If you were called into a meeting and someone asked you to defend why your firm has a website, what would you say? “So people can find our phone number? So they know what hours we are open?”
That is not much of a defense, is it? Most of your organizations have a website that is nothing more than in information portal—a digital pamphlet. I have not seen a provider or a payer whose website can be considered a corporate asset. The value of the URL may not be any higher than what the company paid for it.
So, what is the difference between the value of a website that lists the time the gift shop opens and one that lets people interact with the entire organization in the same way they would if they were sitting in your lobby?
Here are a few facts I found on blog.invisionapp.com that should startle those whose website value is below several million dollars.
- ESPN.com’s revenues jumped 35% just by incorporating user feedback into their design
- Over the last ten years, investors who had invested in companies that are digital-centric would have received a return 228% higher than those who invested in the S&P
- As an example that trivial decisions about your website are never trivial, Bing’s choice of the hue of blue they chose over other hues was worth an additional $80 million dollars in annual revenue. How many colors are on your website and how much time did your people spend analyzing them? Thought so.

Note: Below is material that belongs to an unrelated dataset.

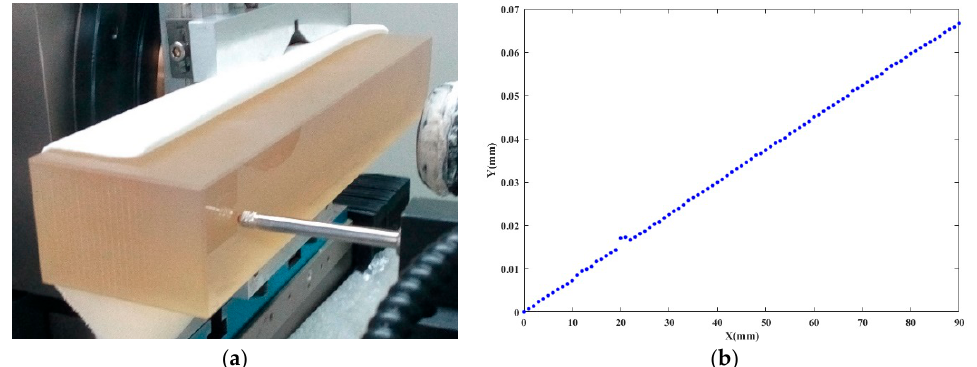
Figure 9. The measurement experiment of optical flat. ( a ) Measurement for optical plat; Figure9. Themeasurementexperimentofopticalflat. ( a )Measurementforopticalplat;( b )Measurementdata ( b ) Measurement data of optical plat. of optical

- Every dollar spent on email marketing returned $44.25. Sort of puts billboard advertising to shame.
- 88% percent of site visitors are unlikely to return to the website after a poor user experience. Did you firm even define what constituted a good user experience? Were patients even included in its design?
- Slow-loading websites resulted in $2.6 billion in lost revenues last year—and that only accounts for speed, not functionality
- 75% percent of viewers assess the credibility of an organization based on the aesthetics of the organization’s website
- 94% of first-impressions are design-related
- 85% of adults think a company’s mobile website should be as good or better than their desktop website. That feature, the ability of your website to be just as easy to use on a five-inch phone as it is on a thirty-inch monitor is called responsive design
Planning your digital presence ought to be a key component of your annual business strategy process, and if your website happened to crash, that crash should have a huge negative impact on your business. It would on Amazon’s. Perhaps the good news though is that if a payer’s or provider’s website went down for a week it wouldn’t cost them a dollar of lost revenue.